Text to read —
_ _ _
I'm not sure why you think I should read something from a Badenoch supporting Tory in a right wing cesspit of a rag. Life's too short.

You know that for decades, the trade union movement and the left in general saw Churchill as one of the worst of the anti working class vermin. At his funeral, they couldn't even get any dockers to dip the cranes for his funeral barge and had to hire outside crane operators. But since he died, we've had years of hagiographical bollocks telling us how the Nazis would never have been beaten if not for old Winston. It's just right wing patriotic mythology.

Possibly because he happens to be a generally well-regarded historian?

Regarding the cranes - outside labour or just wanting overtime pay because it was Saturday and they didn't normally work then?- I've not been able to find anything on the outside labour.
 
Possibly because he happens to be a generally well-regarded historian?

Regarding the cranes - outside labour or just wanting overtime pay because it was Saturday and they didn't normally work then?- I've not been able to find anything on the outside labour.
_ _ _
What to work on —
**a.** Print the passage of the exchange about Churchill from "I'm not sure" up to and including "wing patriotic mythology.", word for word.
**b.** List every distinct proper noun in the exchange about Churchill, once each, in order of first appearance.

Stored entries:
_ _ _
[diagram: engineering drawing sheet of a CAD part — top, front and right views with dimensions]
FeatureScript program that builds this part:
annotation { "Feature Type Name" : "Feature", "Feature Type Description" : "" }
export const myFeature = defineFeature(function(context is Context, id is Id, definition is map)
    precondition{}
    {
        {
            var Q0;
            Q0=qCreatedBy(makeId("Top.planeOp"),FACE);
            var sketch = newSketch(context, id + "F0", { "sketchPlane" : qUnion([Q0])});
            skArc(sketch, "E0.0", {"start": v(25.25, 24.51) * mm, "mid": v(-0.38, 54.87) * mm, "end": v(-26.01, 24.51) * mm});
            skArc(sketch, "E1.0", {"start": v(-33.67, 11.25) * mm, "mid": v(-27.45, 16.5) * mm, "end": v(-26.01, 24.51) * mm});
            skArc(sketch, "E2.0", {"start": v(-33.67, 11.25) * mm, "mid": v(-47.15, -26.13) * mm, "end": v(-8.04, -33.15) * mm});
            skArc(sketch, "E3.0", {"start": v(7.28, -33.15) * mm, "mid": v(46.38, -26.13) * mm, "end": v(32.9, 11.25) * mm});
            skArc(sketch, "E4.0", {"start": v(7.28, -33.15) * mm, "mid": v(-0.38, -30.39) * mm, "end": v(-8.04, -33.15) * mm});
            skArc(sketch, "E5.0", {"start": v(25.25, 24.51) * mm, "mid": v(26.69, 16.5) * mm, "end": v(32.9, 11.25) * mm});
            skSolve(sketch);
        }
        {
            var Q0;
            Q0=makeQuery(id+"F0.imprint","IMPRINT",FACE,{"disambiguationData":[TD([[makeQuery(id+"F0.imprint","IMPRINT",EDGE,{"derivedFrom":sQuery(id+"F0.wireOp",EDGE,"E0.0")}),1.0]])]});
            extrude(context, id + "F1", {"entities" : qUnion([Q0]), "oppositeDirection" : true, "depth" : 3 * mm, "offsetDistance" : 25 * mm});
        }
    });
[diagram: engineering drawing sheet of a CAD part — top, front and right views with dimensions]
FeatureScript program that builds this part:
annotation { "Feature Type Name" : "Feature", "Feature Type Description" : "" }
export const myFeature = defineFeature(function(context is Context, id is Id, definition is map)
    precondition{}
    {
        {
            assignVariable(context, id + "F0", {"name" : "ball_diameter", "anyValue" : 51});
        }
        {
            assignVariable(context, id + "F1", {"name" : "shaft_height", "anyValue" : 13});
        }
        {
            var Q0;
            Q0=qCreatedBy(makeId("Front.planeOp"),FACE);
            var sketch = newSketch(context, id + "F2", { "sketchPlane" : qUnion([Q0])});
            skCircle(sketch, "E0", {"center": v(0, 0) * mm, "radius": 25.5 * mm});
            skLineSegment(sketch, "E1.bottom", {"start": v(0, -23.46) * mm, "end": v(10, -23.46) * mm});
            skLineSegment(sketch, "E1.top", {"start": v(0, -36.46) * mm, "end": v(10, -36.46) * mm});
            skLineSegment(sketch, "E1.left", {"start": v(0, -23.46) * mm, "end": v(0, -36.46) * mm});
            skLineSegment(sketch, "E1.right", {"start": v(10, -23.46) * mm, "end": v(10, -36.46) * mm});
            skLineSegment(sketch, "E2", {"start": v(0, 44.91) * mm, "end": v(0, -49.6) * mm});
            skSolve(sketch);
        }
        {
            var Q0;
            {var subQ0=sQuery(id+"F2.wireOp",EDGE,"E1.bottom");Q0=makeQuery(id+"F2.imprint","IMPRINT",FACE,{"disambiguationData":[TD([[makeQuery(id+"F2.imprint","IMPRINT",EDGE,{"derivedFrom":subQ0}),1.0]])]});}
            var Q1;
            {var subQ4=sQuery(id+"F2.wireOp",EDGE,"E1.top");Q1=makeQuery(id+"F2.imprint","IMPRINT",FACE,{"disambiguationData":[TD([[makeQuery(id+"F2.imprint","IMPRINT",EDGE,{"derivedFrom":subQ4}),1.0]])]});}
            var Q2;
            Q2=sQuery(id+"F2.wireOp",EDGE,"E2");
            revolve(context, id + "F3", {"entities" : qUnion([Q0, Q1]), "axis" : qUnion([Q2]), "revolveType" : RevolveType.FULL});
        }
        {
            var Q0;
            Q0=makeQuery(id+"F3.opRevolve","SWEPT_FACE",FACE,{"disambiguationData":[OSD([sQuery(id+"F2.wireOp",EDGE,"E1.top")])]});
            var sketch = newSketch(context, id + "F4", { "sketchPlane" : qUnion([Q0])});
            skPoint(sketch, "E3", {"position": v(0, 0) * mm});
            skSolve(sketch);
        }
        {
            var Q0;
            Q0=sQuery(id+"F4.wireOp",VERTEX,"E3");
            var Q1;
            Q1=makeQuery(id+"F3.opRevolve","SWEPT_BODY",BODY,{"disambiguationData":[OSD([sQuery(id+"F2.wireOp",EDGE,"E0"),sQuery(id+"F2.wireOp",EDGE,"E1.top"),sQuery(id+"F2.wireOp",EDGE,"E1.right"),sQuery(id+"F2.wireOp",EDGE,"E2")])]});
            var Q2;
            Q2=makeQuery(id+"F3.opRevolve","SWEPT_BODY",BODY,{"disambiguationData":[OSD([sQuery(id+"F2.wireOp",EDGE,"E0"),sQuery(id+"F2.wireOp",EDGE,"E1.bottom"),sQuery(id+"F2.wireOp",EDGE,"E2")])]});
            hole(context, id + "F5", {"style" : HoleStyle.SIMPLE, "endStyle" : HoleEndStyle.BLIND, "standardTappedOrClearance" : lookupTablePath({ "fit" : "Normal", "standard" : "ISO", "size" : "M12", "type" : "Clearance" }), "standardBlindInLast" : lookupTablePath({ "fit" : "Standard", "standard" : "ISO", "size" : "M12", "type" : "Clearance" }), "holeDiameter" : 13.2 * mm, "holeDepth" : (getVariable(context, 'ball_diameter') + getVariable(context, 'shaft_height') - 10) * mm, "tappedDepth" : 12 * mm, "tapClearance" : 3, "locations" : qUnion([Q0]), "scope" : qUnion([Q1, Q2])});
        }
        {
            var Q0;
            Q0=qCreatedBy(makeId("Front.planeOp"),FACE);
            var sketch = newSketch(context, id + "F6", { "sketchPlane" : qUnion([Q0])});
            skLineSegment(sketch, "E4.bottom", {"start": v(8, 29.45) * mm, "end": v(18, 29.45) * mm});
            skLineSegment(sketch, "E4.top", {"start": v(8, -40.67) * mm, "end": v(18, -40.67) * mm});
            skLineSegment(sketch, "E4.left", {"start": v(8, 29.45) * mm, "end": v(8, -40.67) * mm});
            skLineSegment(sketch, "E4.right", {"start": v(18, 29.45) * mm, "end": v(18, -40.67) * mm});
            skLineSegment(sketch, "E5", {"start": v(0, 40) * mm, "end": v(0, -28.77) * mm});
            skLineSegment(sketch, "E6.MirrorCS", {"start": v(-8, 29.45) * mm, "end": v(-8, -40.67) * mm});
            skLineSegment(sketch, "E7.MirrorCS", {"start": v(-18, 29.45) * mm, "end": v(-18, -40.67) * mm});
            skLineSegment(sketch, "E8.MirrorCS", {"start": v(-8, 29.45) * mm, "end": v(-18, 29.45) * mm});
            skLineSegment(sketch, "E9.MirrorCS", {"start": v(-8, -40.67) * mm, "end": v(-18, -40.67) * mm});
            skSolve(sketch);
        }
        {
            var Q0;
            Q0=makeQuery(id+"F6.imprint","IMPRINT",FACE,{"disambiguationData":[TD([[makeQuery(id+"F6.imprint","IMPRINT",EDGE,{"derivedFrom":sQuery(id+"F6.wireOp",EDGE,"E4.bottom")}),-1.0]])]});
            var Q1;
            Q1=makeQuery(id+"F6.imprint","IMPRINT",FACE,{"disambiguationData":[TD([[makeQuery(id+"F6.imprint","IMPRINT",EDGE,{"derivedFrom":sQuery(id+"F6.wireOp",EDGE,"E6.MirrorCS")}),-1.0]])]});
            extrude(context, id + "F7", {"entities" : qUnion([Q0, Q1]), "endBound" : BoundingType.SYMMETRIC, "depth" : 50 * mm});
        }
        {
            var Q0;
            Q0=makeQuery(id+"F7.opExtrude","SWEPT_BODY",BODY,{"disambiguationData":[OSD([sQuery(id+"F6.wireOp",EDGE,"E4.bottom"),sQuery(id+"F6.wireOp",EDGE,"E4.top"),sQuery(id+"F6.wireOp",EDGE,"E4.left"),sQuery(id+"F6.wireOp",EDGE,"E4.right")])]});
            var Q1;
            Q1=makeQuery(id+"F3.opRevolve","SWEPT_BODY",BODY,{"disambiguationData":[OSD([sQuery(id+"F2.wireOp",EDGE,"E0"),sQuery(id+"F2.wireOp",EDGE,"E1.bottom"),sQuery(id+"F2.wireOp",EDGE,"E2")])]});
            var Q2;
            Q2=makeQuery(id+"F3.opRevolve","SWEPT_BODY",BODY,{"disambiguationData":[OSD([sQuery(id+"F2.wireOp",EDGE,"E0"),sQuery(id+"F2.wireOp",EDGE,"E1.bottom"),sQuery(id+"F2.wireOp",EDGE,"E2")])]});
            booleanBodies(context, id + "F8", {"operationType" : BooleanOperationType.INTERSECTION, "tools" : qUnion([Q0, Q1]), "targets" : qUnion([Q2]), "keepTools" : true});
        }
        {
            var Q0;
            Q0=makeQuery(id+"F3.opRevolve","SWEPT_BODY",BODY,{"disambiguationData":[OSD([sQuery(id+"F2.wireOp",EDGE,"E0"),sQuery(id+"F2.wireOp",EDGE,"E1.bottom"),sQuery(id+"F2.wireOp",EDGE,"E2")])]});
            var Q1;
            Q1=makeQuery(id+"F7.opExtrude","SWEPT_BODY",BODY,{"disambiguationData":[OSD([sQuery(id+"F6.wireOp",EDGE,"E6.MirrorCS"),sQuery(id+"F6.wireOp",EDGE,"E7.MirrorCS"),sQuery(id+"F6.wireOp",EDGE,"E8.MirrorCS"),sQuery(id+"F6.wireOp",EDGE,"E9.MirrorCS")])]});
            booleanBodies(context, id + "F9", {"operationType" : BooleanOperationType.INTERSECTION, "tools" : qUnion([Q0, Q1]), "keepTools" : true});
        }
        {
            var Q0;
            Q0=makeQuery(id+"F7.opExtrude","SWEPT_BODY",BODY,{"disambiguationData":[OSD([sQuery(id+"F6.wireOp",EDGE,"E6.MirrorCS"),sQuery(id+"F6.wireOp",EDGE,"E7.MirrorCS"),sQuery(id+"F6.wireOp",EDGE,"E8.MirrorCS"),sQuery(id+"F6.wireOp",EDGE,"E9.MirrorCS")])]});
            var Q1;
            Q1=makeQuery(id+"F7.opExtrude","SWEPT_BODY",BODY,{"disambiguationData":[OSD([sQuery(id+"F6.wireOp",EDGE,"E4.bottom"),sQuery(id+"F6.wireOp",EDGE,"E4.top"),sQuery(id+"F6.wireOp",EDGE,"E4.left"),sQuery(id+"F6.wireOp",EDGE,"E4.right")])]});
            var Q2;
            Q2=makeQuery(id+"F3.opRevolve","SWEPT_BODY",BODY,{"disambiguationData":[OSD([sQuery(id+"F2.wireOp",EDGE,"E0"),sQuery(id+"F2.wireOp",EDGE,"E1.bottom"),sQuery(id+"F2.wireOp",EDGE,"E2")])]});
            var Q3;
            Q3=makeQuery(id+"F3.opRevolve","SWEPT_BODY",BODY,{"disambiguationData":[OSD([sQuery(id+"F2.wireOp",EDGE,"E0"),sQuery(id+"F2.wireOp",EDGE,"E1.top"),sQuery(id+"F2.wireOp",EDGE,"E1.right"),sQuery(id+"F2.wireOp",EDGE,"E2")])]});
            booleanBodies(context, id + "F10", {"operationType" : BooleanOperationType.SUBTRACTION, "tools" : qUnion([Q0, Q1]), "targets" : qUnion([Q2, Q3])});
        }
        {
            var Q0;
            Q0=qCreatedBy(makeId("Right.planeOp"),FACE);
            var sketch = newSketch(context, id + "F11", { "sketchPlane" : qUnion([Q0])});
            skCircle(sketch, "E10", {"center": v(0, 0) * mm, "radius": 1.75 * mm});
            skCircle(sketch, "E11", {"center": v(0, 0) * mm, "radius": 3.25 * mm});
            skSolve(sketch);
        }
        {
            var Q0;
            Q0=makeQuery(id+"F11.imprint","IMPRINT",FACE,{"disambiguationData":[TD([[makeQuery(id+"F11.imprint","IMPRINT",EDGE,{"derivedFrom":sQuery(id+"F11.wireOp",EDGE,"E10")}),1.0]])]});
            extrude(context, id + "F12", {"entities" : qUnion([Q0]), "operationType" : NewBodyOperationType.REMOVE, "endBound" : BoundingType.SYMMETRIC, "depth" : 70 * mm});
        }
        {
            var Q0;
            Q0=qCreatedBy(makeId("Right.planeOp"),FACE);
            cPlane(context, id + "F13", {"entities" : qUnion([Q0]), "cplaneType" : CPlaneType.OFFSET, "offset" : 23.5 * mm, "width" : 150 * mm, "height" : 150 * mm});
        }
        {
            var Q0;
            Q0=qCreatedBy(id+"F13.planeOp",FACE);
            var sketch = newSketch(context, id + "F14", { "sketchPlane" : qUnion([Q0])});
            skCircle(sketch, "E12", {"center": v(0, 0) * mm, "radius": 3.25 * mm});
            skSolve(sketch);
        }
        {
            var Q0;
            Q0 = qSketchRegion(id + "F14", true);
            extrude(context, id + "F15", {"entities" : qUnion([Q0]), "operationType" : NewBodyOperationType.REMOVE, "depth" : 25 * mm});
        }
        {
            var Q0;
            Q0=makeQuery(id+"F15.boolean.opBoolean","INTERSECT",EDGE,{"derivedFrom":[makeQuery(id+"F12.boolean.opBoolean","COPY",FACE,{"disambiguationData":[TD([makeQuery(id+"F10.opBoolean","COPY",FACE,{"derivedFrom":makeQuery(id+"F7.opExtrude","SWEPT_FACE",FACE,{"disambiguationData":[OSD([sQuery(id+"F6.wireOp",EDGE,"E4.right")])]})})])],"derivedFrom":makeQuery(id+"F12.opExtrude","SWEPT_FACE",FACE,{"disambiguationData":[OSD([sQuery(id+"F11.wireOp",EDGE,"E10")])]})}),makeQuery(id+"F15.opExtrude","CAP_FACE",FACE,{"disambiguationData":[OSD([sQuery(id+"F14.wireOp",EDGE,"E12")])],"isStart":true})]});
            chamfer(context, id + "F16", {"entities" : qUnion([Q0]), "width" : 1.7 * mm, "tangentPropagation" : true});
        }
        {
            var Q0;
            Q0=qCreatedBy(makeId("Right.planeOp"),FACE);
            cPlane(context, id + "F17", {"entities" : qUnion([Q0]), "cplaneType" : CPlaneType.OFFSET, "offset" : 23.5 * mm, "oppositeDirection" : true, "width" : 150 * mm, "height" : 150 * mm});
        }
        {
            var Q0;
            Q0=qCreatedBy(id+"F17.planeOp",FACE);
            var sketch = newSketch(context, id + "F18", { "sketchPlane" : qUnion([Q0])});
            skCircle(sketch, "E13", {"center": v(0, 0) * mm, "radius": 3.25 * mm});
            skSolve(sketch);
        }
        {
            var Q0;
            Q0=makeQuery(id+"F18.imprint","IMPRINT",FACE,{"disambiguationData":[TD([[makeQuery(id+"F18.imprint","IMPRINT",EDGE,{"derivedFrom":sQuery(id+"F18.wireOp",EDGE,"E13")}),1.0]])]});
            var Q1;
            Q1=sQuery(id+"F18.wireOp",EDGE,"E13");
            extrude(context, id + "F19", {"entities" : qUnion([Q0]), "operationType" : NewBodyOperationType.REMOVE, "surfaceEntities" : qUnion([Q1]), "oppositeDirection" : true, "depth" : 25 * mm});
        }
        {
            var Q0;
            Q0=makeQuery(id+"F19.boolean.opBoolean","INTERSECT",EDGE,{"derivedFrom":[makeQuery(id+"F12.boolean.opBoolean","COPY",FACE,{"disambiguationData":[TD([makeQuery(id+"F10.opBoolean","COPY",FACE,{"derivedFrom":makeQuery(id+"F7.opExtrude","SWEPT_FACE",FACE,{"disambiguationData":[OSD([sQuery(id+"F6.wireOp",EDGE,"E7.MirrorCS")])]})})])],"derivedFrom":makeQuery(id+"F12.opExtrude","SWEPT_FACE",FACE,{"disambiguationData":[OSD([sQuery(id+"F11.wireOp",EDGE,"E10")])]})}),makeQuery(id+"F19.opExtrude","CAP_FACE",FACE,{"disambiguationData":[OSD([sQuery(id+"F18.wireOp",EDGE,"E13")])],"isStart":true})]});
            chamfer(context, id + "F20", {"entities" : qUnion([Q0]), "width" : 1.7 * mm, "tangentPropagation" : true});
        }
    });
_ _ _
Results —
**a.**
I'm not sure why you think I should read something from a Badenoch supporting Tory in a right wing cesspit of a rag. Life's too short.

You know that for decades, the trade union movement and the left in general saw Churchill as one of the worst of the anti working class vermin. At his funeral, they couldn't even get any dockers to dip the cranes for his funeral barge and had to hire outside crane operators. But since he died, we've had years of hagiographical bollocks telling us how the Nazis would never have been beaten if not for old Winston. It's just right wing patriotic mythology.

**b.** Badenoch, Tory, Churchill, Nazis, Winston, Saturday